*THE PROBLEM*:
Your task is to copy every line of the entries that contains "linejoin".

*RECORDS*:
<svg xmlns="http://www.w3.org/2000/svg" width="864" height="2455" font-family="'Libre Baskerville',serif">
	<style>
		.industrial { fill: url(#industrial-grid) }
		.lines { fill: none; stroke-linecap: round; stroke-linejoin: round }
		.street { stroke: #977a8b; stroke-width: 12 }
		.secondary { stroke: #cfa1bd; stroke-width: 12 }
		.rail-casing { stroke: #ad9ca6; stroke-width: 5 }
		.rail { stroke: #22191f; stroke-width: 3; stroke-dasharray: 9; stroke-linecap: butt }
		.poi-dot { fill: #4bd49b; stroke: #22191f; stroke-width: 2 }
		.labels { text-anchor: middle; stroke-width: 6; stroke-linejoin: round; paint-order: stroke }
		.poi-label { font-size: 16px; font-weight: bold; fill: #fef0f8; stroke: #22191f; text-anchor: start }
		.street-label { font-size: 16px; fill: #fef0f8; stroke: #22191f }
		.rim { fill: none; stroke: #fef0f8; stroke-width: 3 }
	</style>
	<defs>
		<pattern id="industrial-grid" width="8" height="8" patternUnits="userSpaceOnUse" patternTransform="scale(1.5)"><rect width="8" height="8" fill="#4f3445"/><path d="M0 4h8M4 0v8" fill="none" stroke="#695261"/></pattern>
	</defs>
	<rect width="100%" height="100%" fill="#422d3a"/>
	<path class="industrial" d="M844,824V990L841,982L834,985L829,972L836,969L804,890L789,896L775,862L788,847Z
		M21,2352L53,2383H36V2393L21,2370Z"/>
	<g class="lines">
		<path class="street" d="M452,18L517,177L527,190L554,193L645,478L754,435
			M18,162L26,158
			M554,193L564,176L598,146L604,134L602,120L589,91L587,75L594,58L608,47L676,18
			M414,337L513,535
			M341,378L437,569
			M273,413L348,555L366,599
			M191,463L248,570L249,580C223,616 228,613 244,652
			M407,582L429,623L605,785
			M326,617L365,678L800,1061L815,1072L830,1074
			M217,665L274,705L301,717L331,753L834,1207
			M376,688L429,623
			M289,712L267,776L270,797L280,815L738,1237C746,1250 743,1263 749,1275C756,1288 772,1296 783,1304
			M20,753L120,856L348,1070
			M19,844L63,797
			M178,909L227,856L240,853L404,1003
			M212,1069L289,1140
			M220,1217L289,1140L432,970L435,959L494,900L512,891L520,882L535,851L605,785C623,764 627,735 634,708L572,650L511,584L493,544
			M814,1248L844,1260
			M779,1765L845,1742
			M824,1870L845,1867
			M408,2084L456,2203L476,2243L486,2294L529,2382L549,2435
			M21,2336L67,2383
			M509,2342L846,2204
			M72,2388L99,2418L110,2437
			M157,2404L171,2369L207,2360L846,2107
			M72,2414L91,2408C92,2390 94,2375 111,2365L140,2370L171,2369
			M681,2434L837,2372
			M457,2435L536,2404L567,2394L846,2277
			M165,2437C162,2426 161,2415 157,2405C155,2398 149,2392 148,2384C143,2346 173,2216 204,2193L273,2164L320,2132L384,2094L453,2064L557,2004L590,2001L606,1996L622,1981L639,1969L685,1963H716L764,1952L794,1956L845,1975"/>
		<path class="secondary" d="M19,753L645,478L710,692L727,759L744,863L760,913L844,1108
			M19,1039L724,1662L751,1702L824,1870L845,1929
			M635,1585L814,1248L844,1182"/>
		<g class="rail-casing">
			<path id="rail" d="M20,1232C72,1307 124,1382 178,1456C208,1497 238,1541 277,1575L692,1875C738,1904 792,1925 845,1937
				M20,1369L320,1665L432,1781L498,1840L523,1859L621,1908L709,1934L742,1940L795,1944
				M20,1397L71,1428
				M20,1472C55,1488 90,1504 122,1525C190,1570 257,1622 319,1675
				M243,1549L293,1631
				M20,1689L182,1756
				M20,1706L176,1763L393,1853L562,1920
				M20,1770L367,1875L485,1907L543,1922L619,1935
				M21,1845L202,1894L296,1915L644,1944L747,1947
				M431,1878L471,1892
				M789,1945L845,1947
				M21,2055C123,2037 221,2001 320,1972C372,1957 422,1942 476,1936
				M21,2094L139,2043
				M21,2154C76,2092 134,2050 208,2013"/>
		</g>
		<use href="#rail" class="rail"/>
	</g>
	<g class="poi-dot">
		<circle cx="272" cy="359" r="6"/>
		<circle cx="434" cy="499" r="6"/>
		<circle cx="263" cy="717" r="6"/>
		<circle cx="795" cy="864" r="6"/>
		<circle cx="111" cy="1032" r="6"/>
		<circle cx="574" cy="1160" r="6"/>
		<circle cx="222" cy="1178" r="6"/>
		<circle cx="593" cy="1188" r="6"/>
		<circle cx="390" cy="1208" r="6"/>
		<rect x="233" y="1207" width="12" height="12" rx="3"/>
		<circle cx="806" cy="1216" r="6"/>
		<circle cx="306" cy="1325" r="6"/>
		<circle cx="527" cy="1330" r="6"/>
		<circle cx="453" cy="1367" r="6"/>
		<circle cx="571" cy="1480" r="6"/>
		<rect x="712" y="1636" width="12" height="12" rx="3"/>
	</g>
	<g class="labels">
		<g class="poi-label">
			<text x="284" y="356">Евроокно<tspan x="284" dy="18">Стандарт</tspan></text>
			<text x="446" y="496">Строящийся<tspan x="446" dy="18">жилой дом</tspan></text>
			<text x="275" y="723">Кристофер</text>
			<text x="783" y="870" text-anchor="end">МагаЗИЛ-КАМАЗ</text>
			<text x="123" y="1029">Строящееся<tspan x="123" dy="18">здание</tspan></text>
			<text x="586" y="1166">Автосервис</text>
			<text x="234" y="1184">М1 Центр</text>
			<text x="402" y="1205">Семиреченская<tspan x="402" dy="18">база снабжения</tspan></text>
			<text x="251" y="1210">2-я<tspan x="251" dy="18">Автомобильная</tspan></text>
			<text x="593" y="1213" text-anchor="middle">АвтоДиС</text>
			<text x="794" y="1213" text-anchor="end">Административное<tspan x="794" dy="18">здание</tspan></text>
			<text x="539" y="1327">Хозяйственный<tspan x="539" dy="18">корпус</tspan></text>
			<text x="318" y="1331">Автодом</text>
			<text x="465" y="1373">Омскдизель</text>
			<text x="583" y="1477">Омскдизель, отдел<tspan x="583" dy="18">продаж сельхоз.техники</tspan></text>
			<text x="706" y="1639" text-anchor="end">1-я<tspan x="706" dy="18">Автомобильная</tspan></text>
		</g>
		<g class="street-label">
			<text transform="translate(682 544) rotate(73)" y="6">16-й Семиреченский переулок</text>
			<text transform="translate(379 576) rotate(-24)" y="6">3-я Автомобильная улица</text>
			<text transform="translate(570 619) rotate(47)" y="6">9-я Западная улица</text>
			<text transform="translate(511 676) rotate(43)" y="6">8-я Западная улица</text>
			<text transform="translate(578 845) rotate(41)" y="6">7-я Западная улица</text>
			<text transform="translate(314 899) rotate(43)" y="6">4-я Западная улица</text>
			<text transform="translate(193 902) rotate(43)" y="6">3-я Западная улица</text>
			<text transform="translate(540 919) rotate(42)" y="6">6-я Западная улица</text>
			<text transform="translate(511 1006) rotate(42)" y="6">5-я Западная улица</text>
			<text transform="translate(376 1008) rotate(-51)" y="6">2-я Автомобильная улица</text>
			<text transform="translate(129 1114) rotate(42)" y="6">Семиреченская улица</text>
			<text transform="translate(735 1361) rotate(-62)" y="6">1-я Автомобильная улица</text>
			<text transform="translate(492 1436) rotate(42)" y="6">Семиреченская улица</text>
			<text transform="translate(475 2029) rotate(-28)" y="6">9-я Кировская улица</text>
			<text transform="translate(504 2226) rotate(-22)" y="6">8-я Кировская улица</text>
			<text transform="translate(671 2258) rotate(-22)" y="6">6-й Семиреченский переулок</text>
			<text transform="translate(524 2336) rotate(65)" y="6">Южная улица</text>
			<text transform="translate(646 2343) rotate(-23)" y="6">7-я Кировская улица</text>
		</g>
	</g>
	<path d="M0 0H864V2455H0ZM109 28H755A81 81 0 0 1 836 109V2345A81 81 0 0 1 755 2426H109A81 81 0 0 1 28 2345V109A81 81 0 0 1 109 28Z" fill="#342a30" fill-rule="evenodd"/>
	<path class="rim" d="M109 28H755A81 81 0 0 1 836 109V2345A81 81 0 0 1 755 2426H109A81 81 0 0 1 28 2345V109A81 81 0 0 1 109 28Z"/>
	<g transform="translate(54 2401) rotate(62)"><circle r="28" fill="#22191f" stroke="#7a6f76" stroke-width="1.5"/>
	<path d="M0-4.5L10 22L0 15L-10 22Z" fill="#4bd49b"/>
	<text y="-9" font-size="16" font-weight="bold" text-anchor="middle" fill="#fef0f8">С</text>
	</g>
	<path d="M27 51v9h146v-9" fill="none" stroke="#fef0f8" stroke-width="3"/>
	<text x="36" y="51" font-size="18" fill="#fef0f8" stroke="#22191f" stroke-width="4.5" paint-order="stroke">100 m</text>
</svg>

*OUTPUT*:
		.lines { fill: none; stroke-linecap: round; stroke-linejoin: round }
		.labels { text-anchor: middle; stroke-width: 6; stroke-linejoin: round; paint-order: stroke }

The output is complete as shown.